Assim como os seres humanos, envelhecer também traz uma série de complicações aos animais de estimação. Essa jornada natural da vida dos seres vivos tem como consequência várias alterações metabólicas, funcionais e físicas do cérebro. E tem impacto no processo relacionado ao bem-estar e à saúde dos pets. Em um artigo publicado na Semantic Scholar, estima-se que um em cada três gatos e um em cada 10 cães têm probabilidade de desenvolver doença renal durante a vida.
A médica-veterinária Rosandra Colpani, da Hill's Pet Nutrition, explica que as doenças mais comuns nesta fase são problemas de visão, como catarata e glaucoma, e problemas orais, como tártaro e gengivite, sendo animais de porte pequeno mais propensos a desenvolver tais alterações. "Outras enfermidades, como artrite, câncer, doenças gastrointestinais e doença renal crônica, também são frequentes em animais idosos", frisa.
Ela ressalta que para melhorar a qualidade e expectativa de vida dos cães e gatos nesta fase, algumas dicas são importantes. "Comece oferecendo ao pet um alimento de alta qualidade, feito especificamente para as suas necessidades de saúde. A fase do envelhecimento pode ser bastante desafiadora para animais de estimação, suas demandas nutricionais de vitaminas e minerais são diferentes, assim como a digestão e a absorção de nutrientes. Isso precisa ser levado em conta e avaliado sempre por um médico-veterinário”, garante.
Rosandra Colpani completa destacando que também é primordial mantê-los física e mentalmente ativos, promovendo exercícios diários, mas, claro, sempre respeitando o limite do animal de estimação. “Não podemos esquecer dos check-ups, que nesta fase da vida devem ser feitos com mais frequência, o recomendado é a cada seis meses. Assim, é possível garantir que o cão ou gato idoso tenha o acompanhamento necessário ao envelhecer”.

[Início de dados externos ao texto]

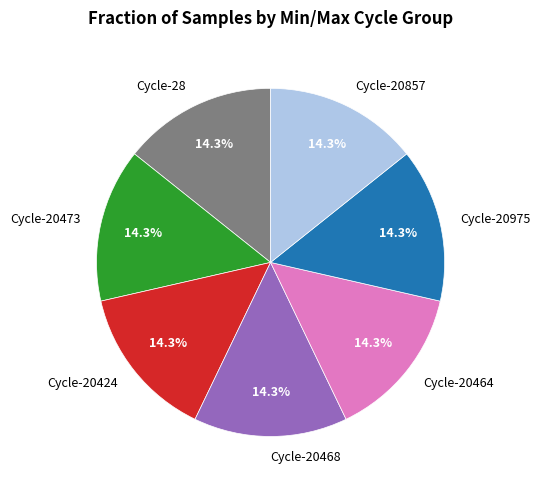

Approximately how many times larger is the value at Cycle-20857 compared to Cycle-20464?

1.0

Geralmente, ressalta a médica-veterinária, as doenças que acometem animais idosos estão mais relacionadas a quadros crônicos, ou seja, enfermidades com carácter progressivo e na maioria das vezes irreversíveis, como a doença renal crônica. “Diferente de animais jovens, onde o organismo ainda não sofreu tanto com o processo de oxidação celular, as doenças tendem a ser mais agudas, como quadros infecciosos e alérgicos”, alerta.
Segundo ela, a nutrição é um dos pontos-chaves, tanto para preservação da saúde renal, quanto para o tratamento. Uma dieta balanceada e de boa qualidade irá assegurar o bom aproveitamento dos nutrientes e a saúde do animal.
Rosandra Colpani destaca que um alimento destinado a doentes renais, com formulação específica, visa o controle de fósforo, proteína de alta digestibilidade e com altos níveis de aminoácidos essenciais, tendo como principal objetivo a proteção da função renal, diminuição da progressão da doença renal crônica, além de manutenção de massa muscular e condição corporal. Além disso, há adição de ácidos graxos ômega-3, provenientes de óleo de peixe que auxilia no controle do processo inflamatório.